The “garbage in, garbage out” principle is exceptionally true in the SAM world. Even the most sophisticated AI algorithms and the best licensing analysts are worthless if they operate on incomplete or outdated data. This is why comprehensive, automated asset discovery is the absolute, non-negotiable foundation of any mature SAM practice.

The automated discovery process in modern SAM platforms is based on a multi-layered approach to provide the most complete picture of the IT environment:

1 Agent-based Discovery: A small, lightweight “agent” is installed on servers (physical and virtual) and workstations. This agent scans the machine at regular, predefined intervals, collecting detailed information about:

  • Hardware: Processor model, number of cores, amount of RAM (key for licensing metrics).

  • Installed software: List of all installed applications, their versions and editions.

  • Software usage: Data on which applications are actually running and how often (which is the basis for optimization). Agent-based discovery is the most precise method and provides the richest data set.
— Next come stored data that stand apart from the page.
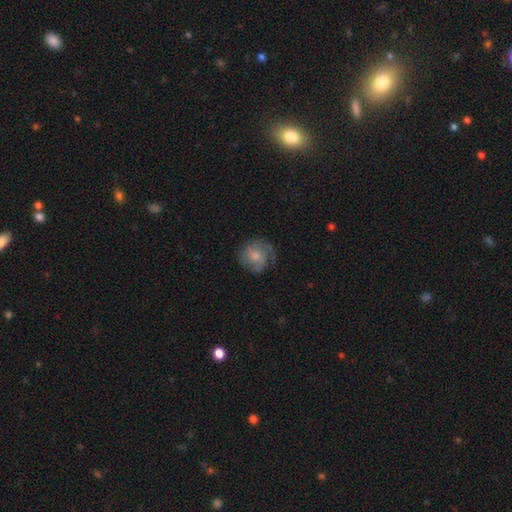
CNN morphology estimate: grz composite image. It shows a smooth galaxy with no disk features (50%). Merging: none (63%).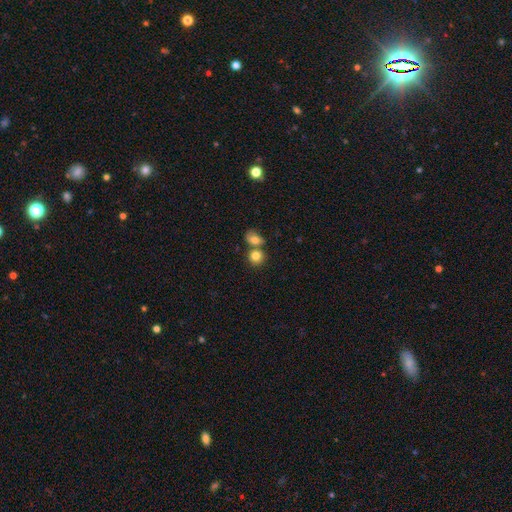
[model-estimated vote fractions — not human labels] This appears to be a smooth galaxy with no disk features (80%) that is round (78%). Merging: none (50%).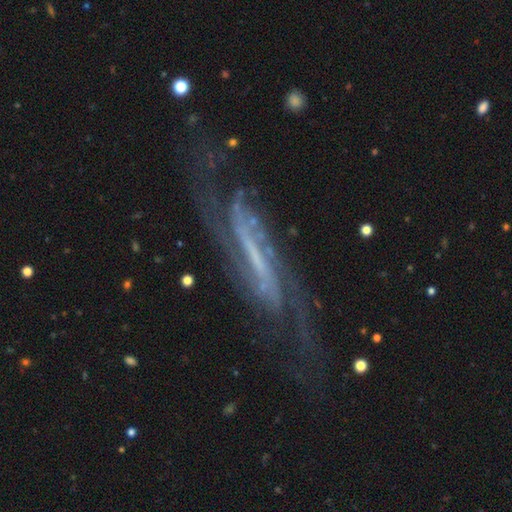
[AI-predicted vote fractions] Smooth or featured? Predicted: featured or disk (p=0.86). Edge-on disk? Predicted: no (p=0.76). Bar? Predicted: strong (p=0.59). Spiral arms? Predicted: yes (p=0.95). Spiral winding? Predicted: medium (p=0.47). Spiral arm count? Predicted: 2 (p=0.73). Bulge size? Predicted: none (p=0.43). Merging? Predicted: none (p=0.70).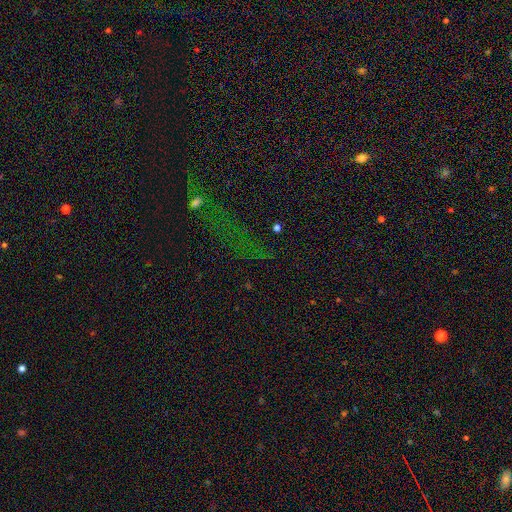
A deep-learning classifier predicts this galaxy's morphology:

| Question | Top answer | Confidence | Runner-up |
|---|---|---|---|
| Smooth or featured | star or artifact | 71% | smooth (19%) |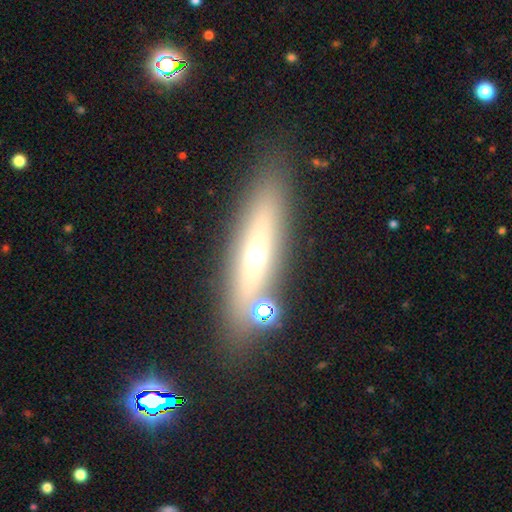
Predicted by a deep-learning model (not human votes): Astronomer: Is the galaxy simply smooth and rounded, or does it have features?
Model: featured or disk — 47% (runner-up: smooth, 42%).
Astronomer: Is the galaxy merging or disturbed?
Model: none — 78%.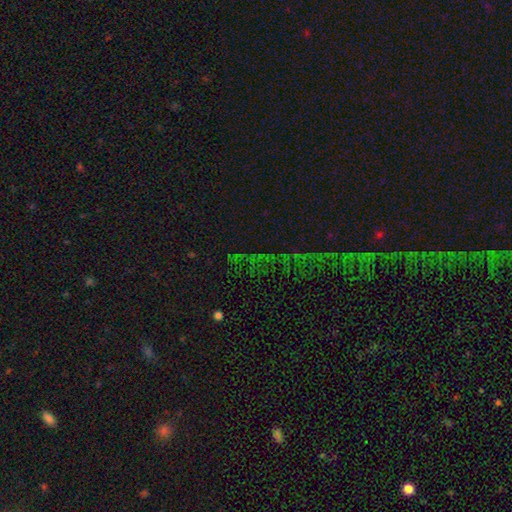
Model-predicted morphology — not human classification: Smooth or featured? star or artifact (80%)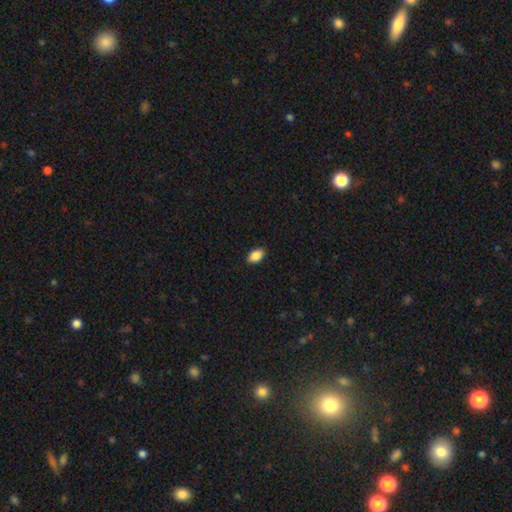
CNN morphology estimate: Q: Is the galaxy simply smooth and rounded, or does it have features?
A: smooth — 89%.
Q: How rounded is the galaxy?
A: in between — 91%.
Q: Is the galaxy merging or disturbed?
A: none — 87%.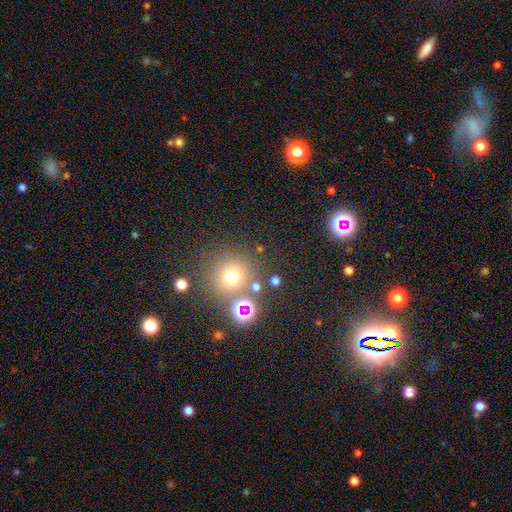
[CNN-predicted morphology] Smooth or featured? star or artifact (50%)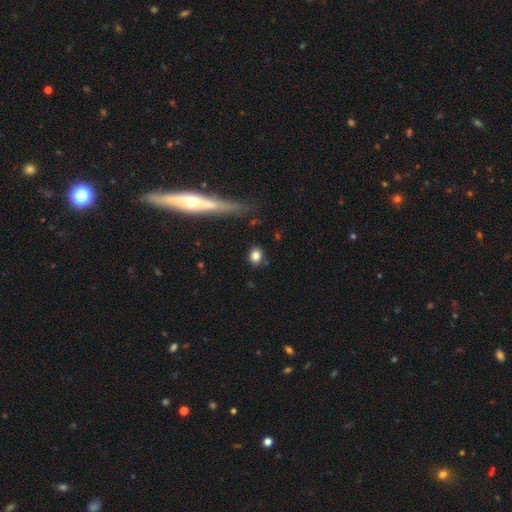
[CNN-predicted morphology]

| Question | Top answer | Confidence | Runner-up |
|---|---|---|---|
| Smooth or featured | smooth | 82% | star or artifact (10%) |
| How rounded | round | 60% | in between (38%) |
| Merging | none | 86% | minor disturbance (9%) |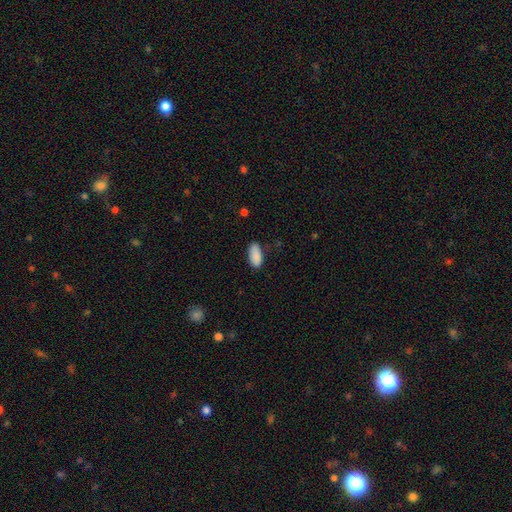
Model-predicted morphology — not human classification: smooth-or-featured: smooth: 89% | star or artifact: 7% | featured or disk: 4%
  how-rounded: in between: 89% | cigar-shaped: 9% | round: 2%
  merging: none: 78% | minor disturbance: 18% | major disturbance: 3% | merger: 2%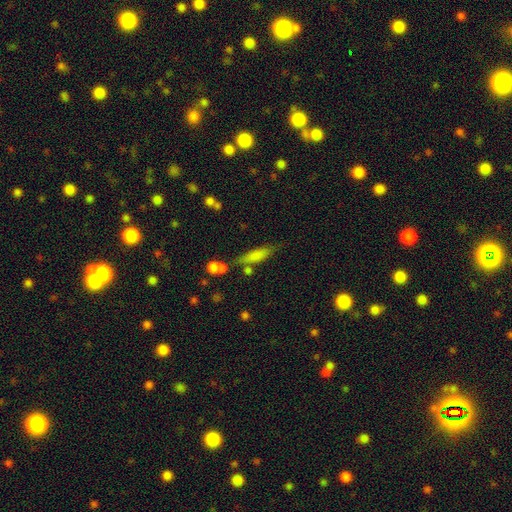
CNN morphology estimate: Smooth or featured? Predicted: smooth (p=0.72). How rounded? Predicted: cigar-shaped (p=0.64). Merging? Predicted: none (p=0.60).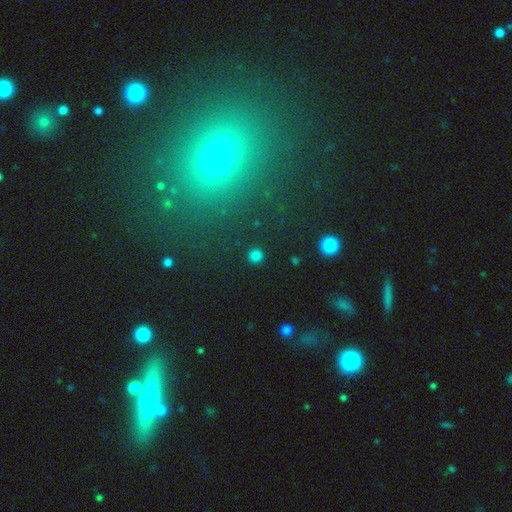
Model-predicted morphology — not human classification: Smooth or featured?
  - smooth: 81% *
  - star or artifact: 15%
  - featured or disk: 4%
How rounded?
  - round: 95% *
  - in between: 4%
  - cigar-shaped: 1%
Merging?
  - none: 92% *
  - minor disturbance: 5%
  - major disturbance: 2%
  - merger: 2%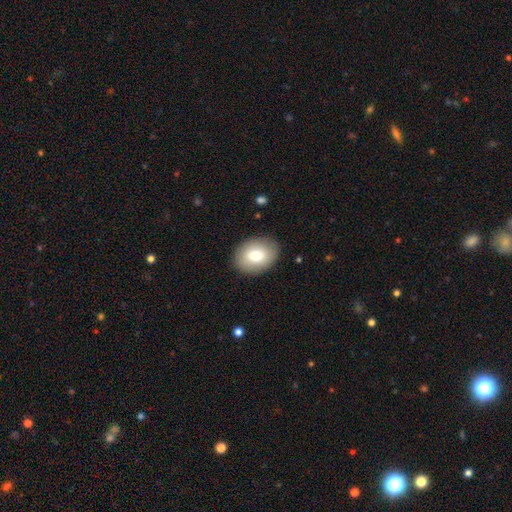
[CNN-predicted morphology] smooth-or-featured: smooth: 76% | featured or disk: 17% | star or artifact: 7%
  how-rounded: in between: 67% | round: 32% | cigar-shaped: 1%
  merging: none: 87% | minor disturbance: 9% | major disturbance: 3% | merger: 1%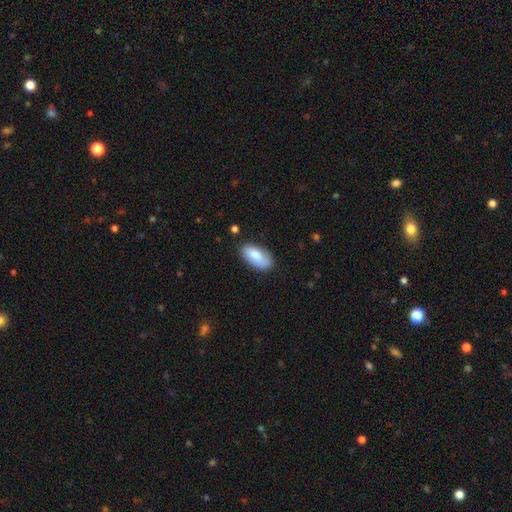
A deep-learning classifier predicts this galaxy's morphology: type=smooth (84%); roundness=in between (93%); merging=none (80%).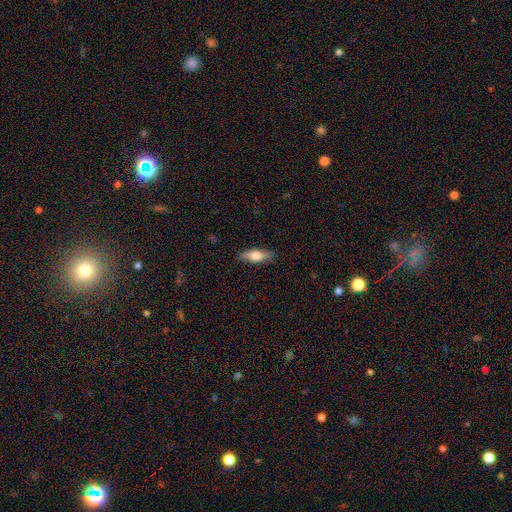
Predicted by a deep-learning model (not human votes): smooth-or-featured: smooth: 69% | featured or disk: 25% | star or artifact: 6%
  how-rounded: in between: 64% | cigar-shaped: 33% | round: 3%
  merging: none: 82% | minor disturbance: 14% | major disturbance: 3% | merger: 1%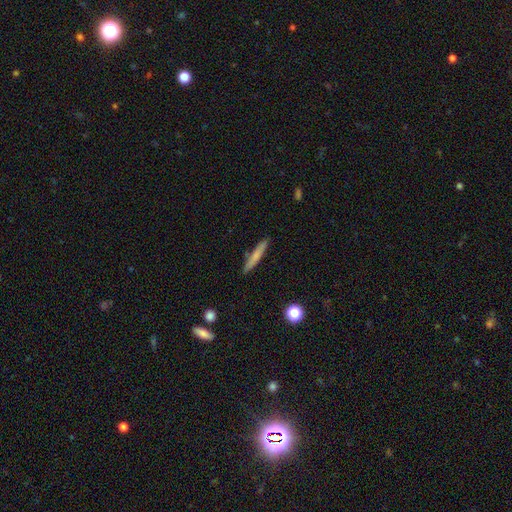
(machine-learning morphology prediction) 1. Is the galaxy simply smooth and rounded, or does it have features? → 67% smooth, 27% featured or disk, 7% star or artifact.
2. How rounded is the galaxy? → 94% cigar-shaped, 5% in between, 2% round.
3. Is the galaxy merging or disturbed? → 87% none, 9% minor disturbance, 2% merger, 2% major disturbance.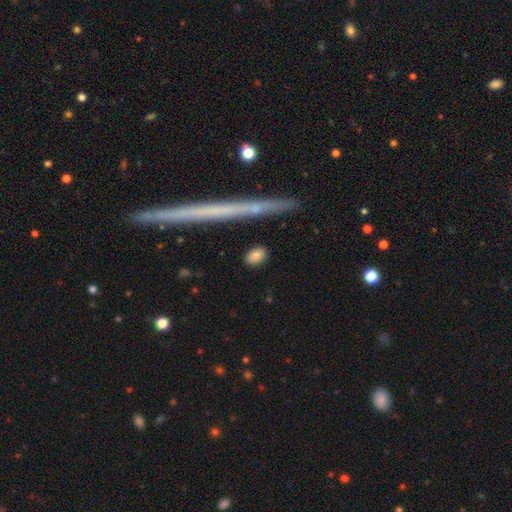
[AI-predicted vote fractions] Smooth or featured? smooth (82%)
How rounded? in between (70%)
Merging? none (87%)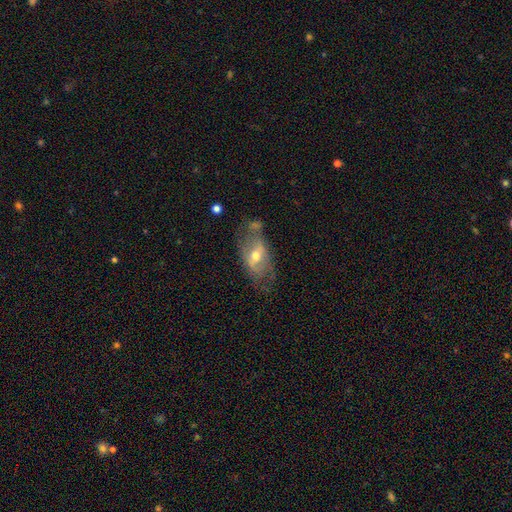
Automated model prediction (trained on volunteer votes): A featured or disk galaxy (67%) with a weak bar (42%), spiral arms (56%) and a moderate central bulge (66%). Merging: none (53%).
2 Agentless Discovery: In cases where agent installation is impossible or undesirable (e.g., on network devices, in secure DMZs), agentless techniques are used. A central scanner remotely connects to devices (e.g. via WMI for Windows, SSH for Linux) and retrieves the necessary data. This is less detailed, but allows coverage of parts of the infrastructure that would be invisible to agents.

3 Integrations with virtualization and cloud systems: modern SAM platforms integrate directly with the APIs of virtualization platforms (e.g. VMware vCenter, Microsoft Hyper-V) and with the APIs of public cloud providers (AWS, Azure, GCP). This allows the collection of data that is invisible from within a single virtual machine, such as:

  • Host-guest relationships: which VMs are running on which physical host (crucial for physical core licensing).

  • Dynamic movement (vMotion): Tracking how virtual machines move between hosts.

  • Cloud configuration information: instance types, regions, auto-scaling settings.

4 Integrations with mobile device management (MDM) and SaaS: To get the full picture, SAM platforms also integrate with MDM systems to inventory software on mobile devices and with SaaS subscription management platforms to track spending and usage of cloud applications.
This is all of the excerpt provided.